Tribune Publisher Kelly Miller speaks to Journalism 101 students at Church McKee on September 17, 2017. Photo by Aaron Smith
“Journalism will always be around. Whether it’s digitally or in print, books or magazines. Somebody always has to write it,” Kelly Miller, publisher of the Mineral Daily News-Tribune, told Journalism 101 students at Potomac State College.
Miller noted that the newspaper business may be shrinking, but society’s desire to consume news is staying steady. Students heard an in-depth and first-hand description of how newspapers are changing and embracing technology.
“As the digital age grows, there will be more opportunities for journalists.”
“Now we can blog and have different ways to get our message out to people,” stressed Miller.
Making traditional print journalism viable is a struggle papers across the country are experiencing as more people go online for their news. Small town papers like the Tribune have had to adapt.
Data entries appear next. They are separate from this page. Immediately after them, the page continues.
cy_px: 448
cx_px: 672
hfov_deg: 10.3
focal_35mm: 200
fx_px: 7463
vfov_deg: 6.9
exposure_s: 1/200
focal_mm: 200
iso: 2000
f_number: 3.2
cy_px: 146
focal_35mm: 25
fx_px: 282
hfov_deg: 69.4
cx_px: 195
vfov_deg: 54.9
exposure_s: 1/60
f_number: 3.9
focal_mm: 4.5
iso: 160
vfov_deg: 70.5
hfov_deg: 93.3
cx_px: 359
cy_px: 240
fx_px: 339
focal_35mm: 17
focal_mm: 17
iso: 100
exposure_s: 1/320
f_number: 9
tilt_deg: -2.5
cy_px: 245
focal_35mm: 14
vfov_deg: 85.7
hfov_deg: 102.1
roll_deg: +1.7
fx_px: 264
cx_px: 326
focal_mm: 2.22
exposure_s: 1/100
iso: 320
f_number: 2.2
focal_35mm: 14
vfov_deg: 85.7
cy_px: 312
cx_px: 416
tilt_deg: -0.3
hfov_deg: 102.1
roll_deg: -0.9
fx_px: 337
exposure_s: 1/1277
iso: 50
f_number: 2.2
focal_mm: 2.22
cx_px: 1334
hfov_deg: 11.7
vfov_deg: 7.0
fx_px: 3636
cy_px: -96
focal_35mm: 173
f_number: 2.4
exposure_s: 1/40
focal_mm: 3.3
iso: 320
Miller has made many changes with the local paper in an effort to keep it cost-effective. The paper now runs four times a week (down from six), and the paper is printed off-site instead of locally.
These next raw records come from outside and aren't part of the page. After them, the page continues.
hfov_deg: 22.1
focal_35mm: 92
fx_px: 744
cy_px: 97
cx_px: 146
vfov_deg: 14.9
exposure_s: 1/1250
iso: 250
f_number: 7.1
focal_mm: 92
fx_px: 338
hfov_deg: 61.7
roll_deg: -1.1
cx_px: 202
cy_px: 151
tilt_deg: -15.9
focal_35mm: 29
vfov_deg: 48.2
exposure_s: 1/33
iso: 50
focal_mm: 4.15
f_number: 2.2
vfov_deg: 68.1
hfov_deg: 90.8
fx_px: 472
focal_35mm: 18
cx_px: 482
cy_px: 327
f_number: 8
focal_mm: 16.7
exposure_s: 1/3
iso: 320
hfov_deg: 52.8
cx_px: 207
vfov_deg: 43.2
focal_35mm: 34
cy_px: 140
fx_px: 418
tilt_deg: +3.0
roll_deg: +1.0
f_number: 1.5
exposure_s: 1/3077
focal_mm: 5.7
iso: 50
Miller’s changes are working. She noted that when she arrived at the Tribune, it had been several years in the red, but it now has a much better financial future. Miller knows that a lot of the local paper’s success is thanks to hyper-local journalism – the coverage of events on an extremely small geographical scale.
“Big city newspapers are struggling,” Miller said. “They don’t focus on local news. There’s a lot to cover in Chicago, for example. That hyper-local news is what keeps us viable.”
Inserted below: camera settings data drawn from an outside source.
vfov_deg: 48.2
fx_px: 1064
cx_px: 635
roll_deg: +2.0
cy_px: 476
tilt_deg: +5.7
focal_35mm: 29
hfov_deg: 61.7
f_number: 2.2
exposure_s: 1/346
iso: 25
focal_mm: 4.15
She stressed the importance of these small-town stories and the fact that it sells papers, often for readers to cut out their family member’s pictures who are featured in the articles. “We call it refrigerator journalism.”
Miller discussed the many challenges she has faced in her journalism career. One such challenge was the presence of women working in management roles in the publishing industry.
“There weren’t a lot of women when I started in the business. When I went to my first publishers’ convention, there were two women. A year later, there were ten of us. I think that company is 50% women now.”
As journalism grows and expands to include more diversity and digital mediums, Miller believes life is left in the newspaper business.
Her optimism was inspiring to journalism major Gabby Colerick. “I learned a lot about how the business works,” she said. “You can tell Ms. Miller is a high achiever, especially as a woman in that field. It was very motivating.”